(Stored dataset items)
============================================================
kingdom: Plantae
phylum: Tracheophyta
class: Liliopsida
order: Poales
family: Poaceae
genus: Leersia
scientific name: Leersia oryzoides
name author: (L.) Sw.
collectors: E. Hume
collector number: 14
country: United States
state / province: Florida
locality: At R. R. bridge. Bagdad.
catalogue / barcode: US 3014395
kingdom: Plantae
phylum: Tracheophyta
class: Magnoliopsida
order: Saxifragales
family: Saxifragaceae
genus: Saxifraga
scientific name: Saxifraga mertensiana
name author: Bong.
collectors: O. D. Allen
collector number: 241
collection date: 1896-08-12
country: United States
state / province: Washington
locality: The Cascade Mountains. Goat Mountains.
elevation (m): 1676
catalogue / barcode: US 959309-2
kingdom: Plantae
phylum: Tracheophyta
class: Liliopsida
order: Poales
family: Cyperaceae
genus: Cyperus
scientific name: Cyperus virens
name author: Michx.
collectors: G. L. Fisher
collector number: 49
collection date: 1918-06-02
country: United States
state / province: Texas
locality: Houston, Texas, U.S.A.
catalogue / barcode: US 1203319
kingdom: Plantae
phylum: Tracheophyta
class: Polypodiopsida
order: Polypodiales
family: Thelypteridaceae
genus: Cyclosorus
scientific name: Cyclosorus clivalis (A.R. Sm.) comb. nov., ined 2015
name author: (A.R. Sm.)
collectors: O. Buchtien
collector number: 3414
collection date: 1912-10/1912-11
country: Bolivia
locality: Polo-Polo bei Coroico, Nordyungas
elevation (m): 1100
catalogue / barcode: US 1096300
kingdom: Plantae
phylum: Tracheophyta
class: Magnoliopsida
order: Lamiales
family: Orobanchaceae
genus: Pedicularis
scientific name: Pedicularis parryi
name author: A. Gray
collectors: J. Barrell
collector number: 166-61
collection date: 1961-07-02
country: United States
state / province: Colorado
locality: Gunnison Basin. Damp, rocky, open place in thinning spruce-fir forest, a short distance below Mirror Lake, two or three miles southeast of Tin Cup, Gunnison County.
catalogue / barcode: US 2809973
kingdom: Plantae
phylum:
============================================================
Render the lines as a numbered list, starting at the line that contains "collector number: 49" and ending at the final line, and leave out any blank lines.

• _WRITTEN SOLUTION_:
1. collector number: 49
2. collection date: 1918-06-02
3. country: United States
4. state / province: Texas
5. locality: Houston, Texas, U.S.A.
6. catalogue / barcode: US 1203319
7. kingdom: Plantae
8. phylum: Tracheophyta
9. class: Polypodiopsida
10. order: Polypodiales
11. family: Thelypteridaceae
12. genus: Cyclosorus
13. scientific name: Cyclosorus clivalis (A.R. Sm.) comb. nov., ined 2015
14. name author: (A.R. Sm.)
15. collectors: O. Buchtien
16. collector number: 3414
17. collection date: 1912-10/1912-11
18. country: Bolivia
19. locality: Polo-Polo bei Coroico, Nordyungas
20. elevation (m): 1100
21. catalogue / barcode: US 1096300
22. kingdom: Plantae
23. phylum: Tracheophyta
24. class: Magnoliopsida
25. order: Lamiales
26. family: Orobanchaceae
27. genus: Pedicularis
28. scientific name: Pedicularis parryi
29. name author: A. Gray
30. collectors: J. Barrell
31. collector number: 166-61
32. collection date: 1961-07-02
33. country: United States
34. state / province: Colorado
35. locality: Gunnison Basin. Damp, rocky, open place in thinning spruce-fir forest, a short distance below Mirror Lake, two or three miles southeast of Tin Cup, Gunnison County.
36. catalogue / barcode: US 2809973
37. kingdom: Plantae
38. phylum:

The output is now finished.